初期段階では、商品数を増やしすぎない方がいいと思います。
商品数が多いと、在庫管理、ページ作成、価格設定、配送準備が複雑になります。
最初は、次の4商品程度で十分だと思います。
この4商品を販売しながら、どの商品が売れるのか、どの価格帯が受け入れられるのか、どの地域で反応があるのかを確認していくのが良いと思います。
売れた商品を強化し、売れない商品はすぐに改善する。
このスピード感こそが、ソフトウェア開発力を持つ事業者の強みだと思います。
いきなり大きな売上を目指すよりも、段階的に目標を設定する方が現実的だと思います。
最初の目標は、まずは月商30万円くらいで良いと思います。
この段階では、利益を大きく出すことよりも、注文の流れ、農家からの仕入れ、箱詰め、配送、クレーム対応を確認することが目的です。
次に、月商100万円を目指します。
この段階では、家庭向けの利用者を増やしながら、飲食店や施設向けの納品も始めると良いと思います。

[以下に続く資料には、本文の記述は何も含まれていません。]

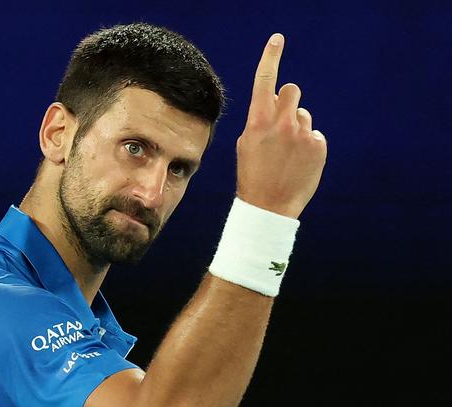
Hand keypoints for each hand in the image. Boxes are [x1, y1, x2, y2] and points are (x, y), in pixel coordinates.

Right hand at [235, 33, 326, 218]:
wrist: (269, 206)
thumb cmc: (253, 174)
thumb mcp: (246, 144)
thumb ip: (260, 119)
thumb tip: (277, 100)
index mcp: (258, 121)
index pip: (265, 80)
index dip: (271, 57)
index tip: (277, 39)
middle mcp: (282, 123)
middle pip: (292, 91)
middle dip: (289, 101)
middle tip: (283, 122)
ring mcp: (302, 134)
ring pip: (304, 116)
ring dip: (297, 128)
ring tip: (287, 154)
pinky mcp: (318, 146)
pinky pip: (315, 135)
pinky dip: (308, 146)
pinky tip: (298, 164)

BtoCとBtoBを組み合わせることで、売上を安定させやすくなりますよね。
さらに進めば、月商300万円も見えてくると思います。
家庭向けの定期便が増え、飲食店や施設向けの取引先も増えてくると、単なるネットスーパーではなく、地域の青果流通を支える仕組みに近づいていくと思います。

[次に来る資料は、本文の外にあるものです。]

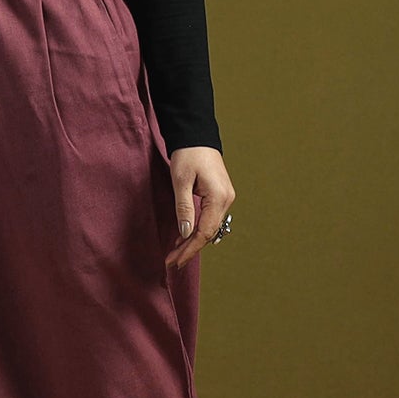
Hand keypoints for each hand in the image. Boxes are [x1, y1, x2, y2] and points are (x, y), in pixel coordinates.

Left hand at [164, 145, 233, 269]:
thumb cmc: (188, 154)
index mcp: (218, 197)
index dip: (189, 249)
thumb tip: (185, 234)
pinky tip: (185, 236)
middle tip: (172, 262)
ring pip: (210, 227)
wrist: (197, 135)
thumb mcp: (180, 181)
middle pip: (208, 233)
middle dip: (190, 249)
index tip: (174, 261)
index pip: (204, 232)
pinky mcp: (221, 195)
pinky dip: (198, 229)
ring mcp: (226, 198)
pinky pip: (210, 218)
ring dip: (194, 241)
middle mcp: (227, 200)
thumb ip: (184, 208)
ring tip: (176, 253)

後発でネットスーパーに参入する場合、大手と同じような総合型ネットスーパーを目指すのは得策ではないと思います。
特に、資金力や配送網で大手に劣る場合は、地域密着型の小さな領域から始めるべきですよね。
農家が販売しにくい形の悪い野菜や果物を扱う場合は、次のような戦略が有効だと思います。
訳あり野菜や果物を安く仕入れる。
おまかせ野菜セットを主力にする。
献立やレシピを付けて使いやすくする。
LINEで再購入を促す。
定期便で売上を安定させる。
BtoCだけでなくBtoBも狙う。
配送エリアと配送日を絞る。
会社や施設での共同受け取りを増やす。
ソフトウェアで在庫、配送、再購入を効率化する。
後発が勝つために必要なのは、大手より多くの商品を並べることではないと思います。
地域の農家と利用者をつなぎ、食品ロスを減らしながら、家計にも役立つ仕組みを作ること。
そして、ソフトウェア開発の技術を活かして、利用者の反応を見ながら素早く改善していくこと。
この形を作ることができれば、後発でも十分に戦える可能性はあると思います。